*Work item*:
Repeat each record exactly as written, and drop any images.

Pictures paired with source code
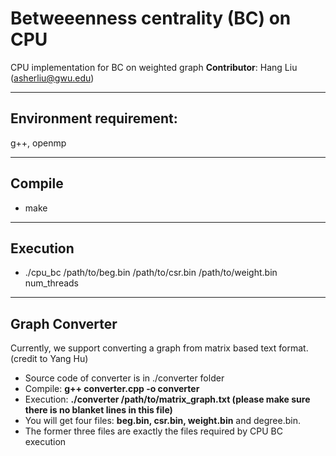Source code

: # Betweeenness centrality (BC) on CPU

CPU implementation for BC on weighted graph
**Contributor**: Hang Liu (asherliu@gwu.edu)

---
Environment requirement:
---------------------
g++, openmp

----
Compile
---------
- make

---
Execution
--------------
- ./cpu_bc /path/to/beg.bin /path/to/csr.bin /path/to/weight.bin num_threads


----
Graph Converter 
-----------------------
Currently, we support converting a graph from matrix based text format. (credit to Yang Hu)
- Source code of converter is in ./converter folder
- Compile: **g++ converter.cpp -o converter**
- Execution: **./converter /path/to/matrix_graph.txt (please make sure there is no blanket lines in this file)**
- You will get four files: **beg.bin, csr.bin, weight.bin** and degree.bin. 
- The former three files are exactly the files required by CPU BC execution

*Result of the task*:
Source code

: # Betweeenness centrality (BC) on CPU

CPU implementation for BC on weighted graph
**Contributor**: Hang Liu (asherliu@gwu.edu)

---
Environment requirement:
---------------------
g++, openmp

----
Compile
---------
- make

---
Execution
--------------
- ./cpu_bc /path/to/beg.bin /path/to/csr.bin /path/to/weight.bin num_threads


----
Graph Converter 
-----------------------
Currently, we support converting a graph from matrix based text format. (credit to Yang Hu)
- Source code of converter is in ./converter folder
- Compile: **g++ converter.cpp -o converter**
- Execution: **./converter /path/to/matrix_graph.txt (please make sure there is no blanket lines in this file)**
- You will get four files: **beg.bin, csr.bin, weight.bin** and degree.bin. 
- The former three files are exactly the files required by CPU BC execution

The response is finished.